I shoulder the old barn doors open and close them as best I can against the wind. The man, who is sleeping on my hay bales, opens one eye to see who has intruded. Upon seeing me he decides to go back to sleep.
“Sir,” I pant, “I really need your help.”
“Sir? You’re calling me sir?” the man mutters with his eyes still closed. I kneel beside him and lift his head to face me.
“My daughter has a terrible fever. Please tell me there is a way to bring it down. You are a doctor, aren’t you?”
He blinks his eyes one at a time.
“Judas Priest, wake up!” I shake him a little by the collar and he chuckles.
“Have you ever asked a proper doctor?”
“Nothing works anymore. She cries all night and can barely swallow water.”
“You’re going to need potent stuff then.” He wipes his eyes of yellow tar and pulls out a satchel from underneath his hip. He tosses out some parchment bags and a jar of round brown tablets.
“No, no, high fever – where is it?” He rifles through his coat pocket before triumphantly pulling out a leather pouch. “There y’are you little devil! Now, where is the poor girl?”

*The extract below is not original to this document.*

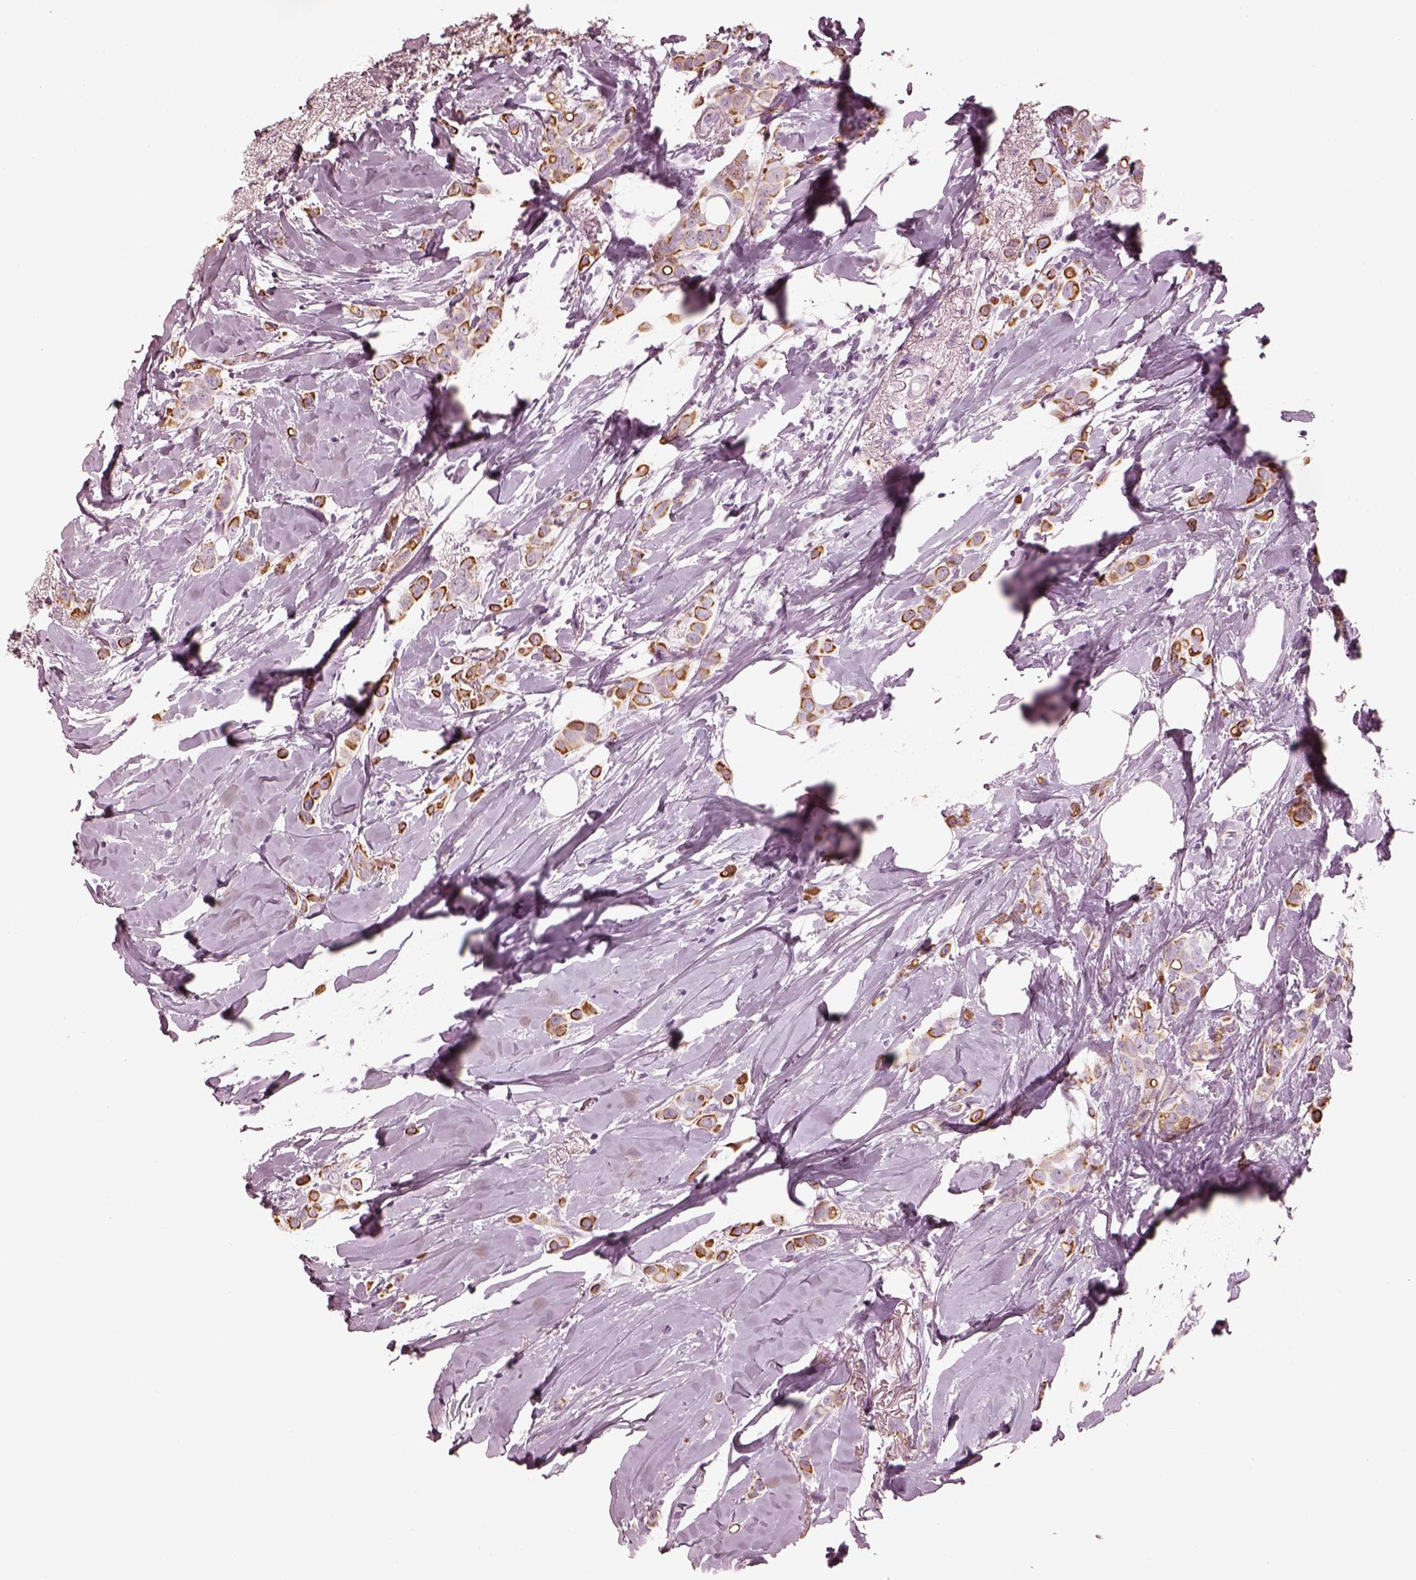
{"staining": {"intensity": "moderate", "quantity": "25%-75%", "location": "cytoplasmic/membranous"}, "tissue": "breast cancer", "cell_type": "Tumor cells", "image_type": "cancer", "snomed": [{"axis": "morphology", "description": "Lobular carcinoma"}, {"axis": "topography", "description": "Breast"}], "caption": "Protein expression analysis of breast lobular carcinoma shows moderate cytoplasmic/membranous staining in about 25%-75% of tumor cells.", "gene": "PON3", "patient": {"sex": "female", "age": 66}}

I lead him through the orchard back to the house. He laughs with the jolly warble of a drunk at how much I have to lean into the wind. Once inside, we go straight upstairs to Ruth, where Hannah sits red-eyed beside her.
The man takes a tiny corked bottle of pearly liquid out of the leather pouch. He pulls the cork out with his teeth, then gently tips the bottle’s contents past Ruth’s lips. We stare as if it’s magic.
“And there you go. If you don’t mind Mr. McCowan, I’ll be getting back to sleep.”
“What on earth did you do?” Hannah asks, looking a little dazed by the quick string of events.
“Hopefully that’ll do everything for me. Keep using cold towels on her forehead, make sure she eats t’morrow and drinks a lot of water.”
The man sets the empty bottle down on Ruth’s bedside table. He bids us ‘good night’, but I only realize it long after he’s left the room.
I don’t sleep at all. I tangle the blanket at my feet and dream of Ruth’s wailing, her red face, the graves, but Ruth does not wake me. I run to the barn the next morning to tell the doctor the good news, but he is already gone. Ruth came out of her fever overnight.
I ask my friends in town about the doctor and they either call me mad or gullible. No one knows who I speak of, haven’t seen any vagrants in months. It’s as if he never existed in the first place.
We keep the empty glass bottle though, hoping that one day the doctor might come back for the paltry little thing like he did the comfort of our barn. I thank him under my breath as Ruth shows me an unusually large potato bug from the garden.